◆ Data for the task
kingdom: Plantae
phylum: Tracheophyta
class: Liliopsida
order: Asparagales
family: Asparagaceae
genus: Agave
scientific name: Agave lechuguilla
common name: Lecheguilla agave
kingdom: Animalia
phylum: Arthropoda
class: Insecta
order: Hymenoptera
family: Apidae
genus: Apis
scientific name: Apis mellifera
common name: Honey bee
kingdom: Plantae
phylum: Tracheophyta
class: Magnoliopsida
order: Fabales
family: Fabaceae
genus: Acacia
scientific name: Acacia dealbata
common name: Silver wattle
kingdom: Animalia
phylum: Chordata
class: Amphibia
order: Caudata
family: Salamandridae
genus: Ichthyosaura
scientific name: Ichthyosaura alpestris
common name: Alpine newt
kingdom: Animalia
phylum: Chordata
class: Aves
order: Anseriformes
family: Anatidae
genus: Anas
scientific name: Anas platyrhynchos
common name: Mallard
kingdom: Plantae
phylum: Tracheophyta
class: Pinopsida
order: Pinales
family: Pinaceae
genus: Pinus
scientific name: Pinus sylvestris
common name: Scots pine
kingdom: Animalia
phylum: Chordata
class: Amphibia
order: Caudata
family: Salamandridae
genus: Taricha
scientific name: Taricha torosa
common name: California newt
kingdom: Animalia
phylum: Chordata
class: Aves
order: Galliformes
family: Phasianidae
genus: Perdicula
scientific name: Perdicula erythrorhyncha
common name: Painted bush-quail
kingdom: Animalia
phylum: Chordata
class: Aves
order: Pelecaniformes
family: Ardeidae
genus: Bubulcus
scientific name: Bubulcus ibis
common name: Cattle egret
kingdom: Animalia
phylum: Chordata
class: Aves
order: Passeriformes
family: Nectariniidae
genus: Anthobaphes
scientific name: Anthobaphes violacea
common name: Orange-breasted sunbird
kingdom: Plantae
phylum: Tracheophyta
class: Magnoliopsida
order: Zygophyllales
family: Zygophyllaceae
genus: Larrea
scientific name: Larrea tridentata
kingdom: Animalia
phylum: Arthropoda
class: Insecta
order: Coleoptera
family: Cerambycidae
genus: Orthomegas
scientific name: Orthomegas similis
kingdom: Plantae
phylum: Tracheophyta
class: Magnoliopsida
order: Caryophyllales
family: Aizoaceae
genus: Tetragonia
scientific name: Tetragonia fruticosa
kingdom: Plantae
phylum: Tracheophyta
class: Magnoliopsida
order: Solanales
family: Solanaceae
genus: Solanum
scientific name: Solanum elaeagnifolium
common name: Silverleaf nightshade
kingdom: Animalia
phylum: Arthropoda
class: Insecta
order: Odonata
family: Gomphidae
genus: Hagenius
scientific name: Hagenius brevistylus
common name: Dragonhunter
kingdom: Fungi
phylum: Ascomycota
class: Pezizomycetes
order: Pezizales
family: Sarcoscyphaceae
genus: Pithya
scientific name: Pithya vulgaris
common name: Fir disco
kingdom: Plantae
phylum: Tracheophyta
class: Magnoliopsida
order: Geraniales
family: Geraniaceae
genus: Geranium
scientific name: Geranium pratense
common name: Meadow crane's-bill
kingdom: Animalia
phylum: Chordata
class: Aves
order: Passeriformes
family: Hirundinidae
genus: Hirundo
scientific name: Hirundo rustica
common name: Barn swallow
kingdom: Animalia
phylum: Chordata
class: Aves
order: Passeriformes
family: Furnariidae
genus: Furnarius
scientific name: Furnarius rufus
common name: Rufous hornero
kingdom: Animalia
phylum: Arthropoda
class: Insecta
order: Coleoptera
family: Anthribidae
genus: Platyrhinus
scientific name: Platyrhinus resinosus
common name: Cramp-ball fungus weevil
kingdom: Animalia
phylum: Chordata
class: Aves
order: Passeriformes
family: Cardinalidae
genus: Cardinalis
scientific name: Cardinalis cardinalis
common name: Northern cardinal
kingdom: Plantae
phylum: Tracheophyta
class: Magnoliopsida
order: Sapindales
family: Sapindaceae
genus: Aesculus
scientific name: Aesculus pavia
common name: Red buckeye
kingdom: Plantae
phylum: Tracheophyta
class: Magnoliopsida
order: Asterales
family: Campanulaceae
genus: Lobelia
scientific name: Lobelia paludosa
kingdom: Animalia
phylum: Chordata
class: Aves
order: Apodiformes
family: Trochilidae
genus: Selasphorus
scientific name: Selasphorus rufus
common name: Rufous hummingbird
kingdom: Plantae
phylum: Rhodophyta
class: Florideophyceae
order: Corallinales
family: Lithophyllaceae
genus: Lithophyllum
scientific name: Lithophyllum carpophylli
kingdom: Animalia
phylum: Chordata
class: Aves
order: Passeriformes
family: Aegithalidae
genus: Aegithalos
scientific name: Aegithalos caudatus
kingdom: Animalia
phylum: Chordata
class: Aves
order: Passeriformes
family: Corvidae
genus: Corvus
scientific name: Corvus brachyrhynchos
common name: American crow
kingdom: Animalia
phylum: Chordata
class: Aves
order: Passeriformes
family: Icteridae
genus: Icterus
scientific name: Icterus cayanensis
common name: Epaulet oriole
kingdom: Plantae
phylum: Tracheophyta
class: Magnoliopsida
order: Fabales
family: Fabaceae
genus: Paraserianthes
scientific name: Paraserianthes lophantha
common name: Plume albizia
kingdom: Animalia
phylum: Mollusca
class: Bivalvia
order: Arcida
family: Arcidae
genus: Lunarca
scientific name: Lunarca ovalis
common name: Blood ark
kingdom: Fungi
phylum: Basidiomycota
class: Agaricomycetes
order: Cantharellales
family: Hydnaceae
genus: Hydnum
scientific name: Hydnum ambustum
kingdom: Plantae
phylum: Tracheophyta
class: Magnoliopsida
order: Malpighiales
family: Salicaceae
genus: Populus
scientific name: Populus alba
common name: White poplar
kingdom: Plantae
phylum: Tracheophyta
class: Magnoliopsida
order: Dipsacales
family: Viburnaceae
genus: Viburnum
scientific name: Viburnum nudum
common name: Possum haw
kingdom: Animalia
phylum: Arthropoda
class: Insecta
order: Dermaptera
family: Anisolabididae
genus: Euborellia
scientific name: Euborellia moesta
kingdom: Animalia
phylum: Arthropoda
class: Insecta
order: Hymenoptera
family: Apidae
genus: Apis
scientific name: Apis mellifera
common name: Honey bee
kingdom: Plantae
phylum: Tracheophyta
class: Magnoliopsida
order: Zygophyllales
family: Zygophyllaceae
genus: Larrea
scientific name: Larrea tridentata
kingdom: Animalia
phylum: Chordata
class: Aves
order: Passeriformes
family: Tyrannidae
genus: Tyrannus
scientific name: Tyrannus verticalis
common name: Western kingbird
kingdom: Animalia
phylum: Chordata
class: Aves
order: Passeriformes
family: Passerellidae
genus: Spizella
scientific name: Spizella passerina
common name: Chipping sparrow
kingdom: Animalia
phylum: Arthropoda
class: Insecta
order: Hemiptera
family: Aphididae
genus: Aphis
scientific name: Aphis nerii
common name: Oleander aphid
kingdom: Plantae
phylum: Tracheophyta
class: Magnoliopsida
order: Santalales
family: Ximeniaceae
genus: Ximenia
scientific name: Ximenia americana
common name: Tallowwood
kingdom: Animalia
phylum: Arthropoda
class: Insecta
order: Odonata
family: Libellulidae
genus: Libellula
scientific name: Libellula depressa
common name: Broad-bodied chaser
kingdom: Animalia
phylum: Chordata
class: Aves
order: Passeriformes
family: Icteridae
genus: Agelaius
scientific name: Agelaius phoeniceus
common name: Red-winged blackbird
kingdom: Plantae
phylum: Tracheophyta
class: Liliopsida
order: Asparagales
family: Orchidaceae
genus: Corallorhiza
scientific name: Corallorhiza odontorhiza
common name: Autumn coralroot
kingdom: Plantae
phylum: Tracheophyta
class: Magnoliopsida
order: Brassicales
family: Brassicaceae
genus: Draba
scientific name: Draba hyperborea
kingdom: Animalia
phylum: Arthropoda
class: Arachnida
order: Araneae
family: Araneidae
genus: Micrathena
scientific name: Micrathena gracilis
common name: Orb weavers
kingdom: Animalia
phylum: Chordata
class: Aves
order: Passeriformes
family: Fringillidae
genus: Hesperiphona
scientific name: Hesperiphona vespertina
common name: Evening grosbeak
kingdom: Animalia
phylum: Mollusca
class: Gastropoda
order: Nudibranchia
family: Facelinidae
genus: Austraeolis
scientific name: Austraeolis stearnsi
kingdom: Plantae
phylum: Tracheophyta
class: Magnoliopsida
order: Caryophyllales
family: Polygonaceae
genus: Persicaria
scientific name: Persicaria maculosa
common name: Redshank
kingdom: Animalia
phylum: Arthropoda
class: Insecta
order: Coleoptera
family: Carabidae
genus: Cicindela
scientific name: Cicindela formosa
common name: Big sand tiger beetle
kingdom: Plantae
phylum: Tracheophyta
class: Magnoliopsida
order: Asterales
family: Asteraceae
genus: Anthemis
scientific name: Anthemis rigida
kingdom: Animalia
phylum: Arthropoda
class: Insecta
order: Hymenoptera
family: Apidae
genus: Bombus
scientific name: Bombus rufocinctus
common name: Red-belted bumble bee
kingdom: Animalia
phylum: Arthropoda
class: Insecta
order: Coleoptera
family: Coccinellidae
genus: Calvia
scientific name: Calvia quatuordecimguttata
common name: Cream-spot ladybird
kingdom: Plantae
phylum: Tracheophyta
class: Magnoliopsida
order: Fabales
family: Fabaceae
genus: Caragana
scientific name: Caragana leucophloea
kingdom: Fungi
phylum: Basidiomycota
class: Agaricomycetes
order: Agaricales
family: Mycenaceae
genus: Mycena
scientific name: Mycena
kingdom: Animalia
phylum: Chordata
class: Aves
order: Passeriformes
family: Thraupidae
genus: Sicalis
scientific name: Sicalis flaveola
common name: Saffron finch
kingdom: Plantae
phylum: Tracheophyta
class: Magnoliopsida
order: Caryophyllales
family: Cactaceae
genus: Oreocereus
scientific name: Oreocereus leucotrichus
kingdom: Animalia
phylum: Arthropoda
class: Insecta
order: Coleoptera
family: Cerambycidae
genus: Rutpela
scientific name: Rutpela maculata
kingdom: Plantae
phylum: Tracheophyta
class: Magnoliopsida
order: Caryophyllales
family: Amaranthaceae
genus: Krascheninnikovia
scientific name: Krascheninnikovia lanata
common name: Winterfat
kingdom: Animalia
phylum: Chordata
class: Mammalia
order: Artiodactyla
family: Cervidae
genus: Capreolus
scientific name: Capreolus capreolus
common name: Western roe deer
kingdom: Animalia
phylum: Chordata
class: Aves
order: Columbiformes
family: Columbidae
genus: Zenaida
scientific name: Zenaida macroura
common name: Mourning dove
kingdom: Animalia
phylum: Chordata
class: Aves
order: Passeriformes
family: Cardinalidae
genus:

◆ Required work
Please render the lines from the start of the items through the line containing "genus: Taricha", inclusive, as a Markdown table with the columns "Row" and "Line". Number each row and leave out blank lines.

◆ Exercise answer
| Row | Line |
|---|---|
| 1 | kingdom: Plantae |
| 2 | phylum: Tracheophyta |
| 3 | class: Liliopsida |
| 4 | order: Asparagales |
| 5 | family: Asparagaceae |
| 6 | genus: Agave |
| 7 | scientific name: Agave lechuguilla |
| 8 | common name: Lecheguilla agave |
| 9 | kingdom: Animalia |
| 10 | phylum: Arthropoda |
| 11 | class: Insecta |
| 12 | order: Hymenoptera |
| 13 | family: Apidae |
| 14 | genus: Apis |
| 15 | scientific name: Apis mellifera |
| 16 | common name: Honey bee |
| 17 | kingdom: Plantae |
| 18 | phylum: Tracheophyta |
| 19 | class: Magnoliopsida |
| 20 | order: Fabales |
| 21 | family: Fabaceae |
| 22 | genus: Acacia |
| 23 | scientific name: Acacia dealbata |
| 24 | common name: Silver wattle |
| 25 | kingdom: Animalia |
| 26 | phylum: Chordata |
| 27 | class: Amphibia |
| 28 | order: Caudata |
| 29 | family: Salamandridae |
| 30 | genus: Ichthyosaura |
| 31 | scientific name: Ichthyosaura alpestris |
| 32 | common name: Alpine newt |
| 33 | kingdom: Animalia |
| 34 | phylum: Chordata |
| 35 | class: Aves |
| 36 | order: Anseriformes |
| 37 | family: Anatidae |
| 38 | genus: Anas |
| 39 | scientific name: Anas platyrhynchos |
| 40 | common name: Mallard |
| 41 | kingdom: Plantae |
| 42 | phylum: Tracheophyta |
| 43 | class: Pinopsida |
| 44 | order: Pinales |
| 45 | family: Pinaceae |
| 46 | genus: Pinus |
| 47 | scientific name: Pinus sylvestris |
| 48 | common name: Scots pine |
| 49 | kingdom: Animalia |
| 50 | phylum: Chordata |
| 51 | class: Amphibia |
| 52 | order: Caudata |
| 53 | family: Salamandridae |
| 54 | genus: Taricha |